[Plain-text engineering files]
- - - -
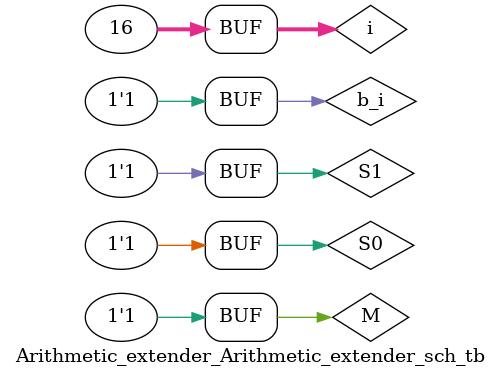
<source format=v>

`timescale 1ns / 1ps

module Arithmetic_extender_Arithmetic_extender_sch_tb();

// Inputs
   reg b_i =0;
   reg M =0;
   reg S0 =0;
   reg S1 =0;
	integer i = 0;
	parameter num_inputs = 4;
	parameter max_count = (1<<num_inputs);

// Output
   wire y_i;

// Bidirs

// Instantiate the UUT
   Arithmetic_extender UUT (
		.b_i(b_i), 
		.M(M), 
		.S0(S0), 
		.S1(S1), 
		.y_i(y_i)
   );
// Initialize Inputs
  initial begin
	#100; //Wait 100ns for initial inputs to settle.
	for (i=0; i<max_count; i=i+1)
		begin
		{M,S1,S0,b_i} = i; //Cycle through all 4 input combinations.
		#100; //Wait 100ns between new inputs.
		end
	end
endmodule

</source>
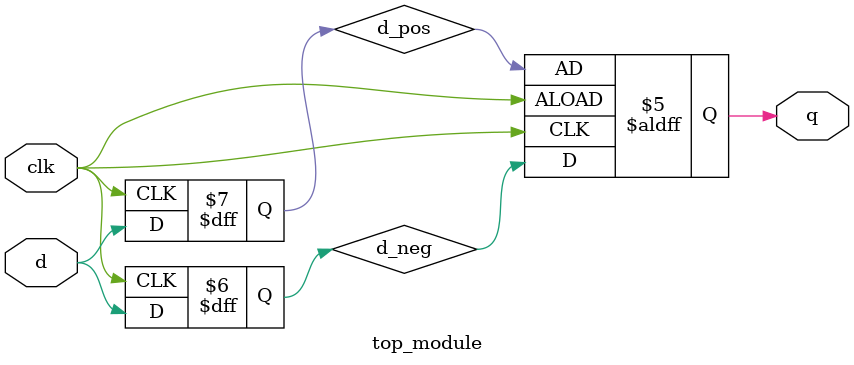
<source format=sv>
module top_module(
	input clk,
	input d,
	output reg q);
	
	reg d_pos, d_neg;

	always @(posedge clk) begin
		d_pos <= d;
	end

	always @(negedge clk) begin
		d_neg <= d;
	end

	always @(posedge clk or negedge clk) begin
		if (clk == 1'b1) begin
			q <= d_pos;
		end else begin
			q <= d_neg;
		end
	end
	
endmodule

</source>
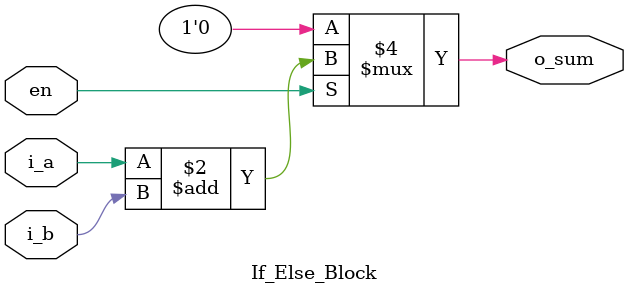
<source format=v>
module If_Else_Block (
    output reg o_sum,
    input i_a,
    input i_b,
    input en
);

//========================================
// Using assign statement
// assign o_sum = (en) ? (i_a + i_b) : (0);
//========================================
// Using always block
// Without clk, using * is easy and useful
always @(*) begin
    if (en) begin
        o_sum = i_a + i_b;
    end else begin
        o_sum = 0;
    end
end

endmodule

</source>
- - - -
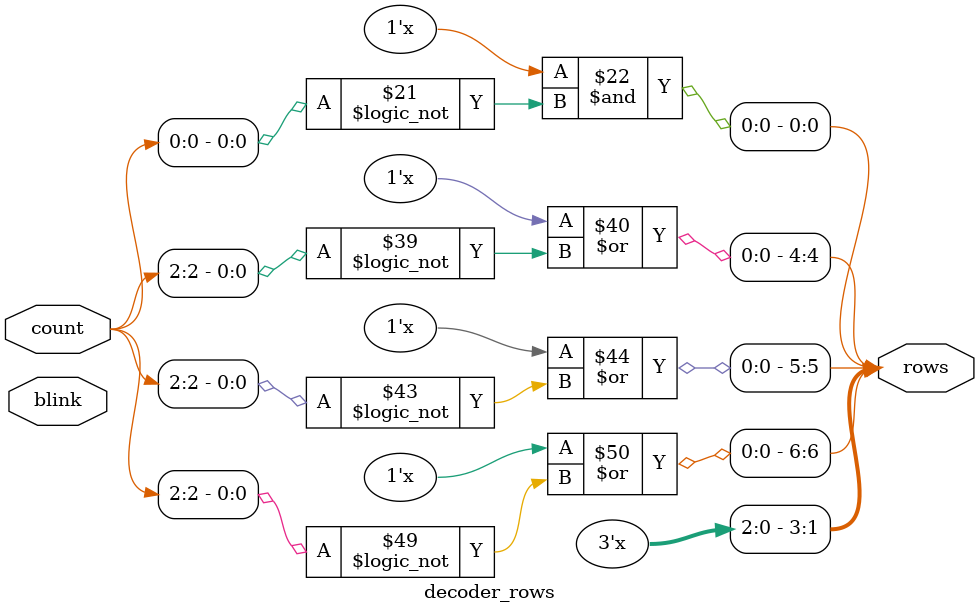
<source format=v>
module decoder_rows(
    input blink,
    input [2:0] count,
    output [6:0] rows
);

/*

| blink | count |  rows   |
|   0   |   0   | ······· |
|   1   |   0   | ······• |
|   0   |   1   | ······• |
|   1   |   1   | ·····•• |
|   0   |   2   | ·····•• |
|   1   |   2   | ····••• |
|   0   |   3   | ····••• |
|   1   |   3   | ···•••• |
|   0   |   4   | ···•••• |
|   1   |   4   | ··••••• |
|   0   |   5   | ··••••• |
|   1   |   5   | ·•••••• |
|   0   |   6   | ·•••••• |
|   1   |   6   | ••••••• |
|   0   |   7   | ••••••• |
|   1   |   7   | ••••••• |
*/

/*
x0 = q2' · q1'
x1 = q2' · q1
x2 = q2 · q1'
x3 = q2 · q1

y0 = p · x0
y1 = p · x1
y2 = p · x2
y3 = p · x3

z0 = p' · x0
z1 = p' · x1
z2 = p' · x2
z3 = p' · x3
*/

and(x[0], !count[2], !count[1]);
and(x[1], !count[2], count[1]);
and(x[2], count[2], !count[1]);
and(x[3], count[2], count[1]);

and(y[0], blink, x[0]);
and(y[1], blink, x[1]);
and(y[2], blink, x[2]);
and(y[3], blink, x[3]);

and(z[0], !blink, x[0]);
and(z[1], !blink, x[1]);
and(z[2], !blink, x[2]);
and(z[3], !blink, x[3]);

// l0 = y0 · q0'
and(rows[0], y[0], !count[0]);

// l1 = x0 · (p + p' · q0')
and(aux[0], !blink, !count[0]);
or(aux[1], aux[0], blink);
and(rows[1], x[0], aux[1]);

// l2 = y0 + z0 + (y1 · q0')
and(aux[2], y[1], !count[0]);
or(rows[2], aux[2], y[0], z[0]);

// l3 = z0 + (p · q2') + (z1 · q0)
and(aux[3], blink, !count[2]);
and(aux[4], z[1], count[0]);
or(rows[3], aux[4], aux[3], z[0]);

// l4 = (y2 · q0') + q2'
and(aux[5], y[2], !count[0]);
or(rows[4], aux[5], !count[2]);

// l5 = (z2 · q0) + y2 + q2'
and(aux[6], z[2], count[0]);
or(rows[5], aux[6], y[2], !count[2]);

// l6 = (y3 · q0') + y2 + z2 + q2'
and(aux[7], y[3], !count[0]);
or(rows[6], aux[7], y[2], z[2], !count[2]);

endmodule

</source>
- - - -
Exercise brief> Look through the entries above and list every line containing "posedge".

Your response>
	always @(posedge clk) begin
	always @(posedge clk or negedge clk) begin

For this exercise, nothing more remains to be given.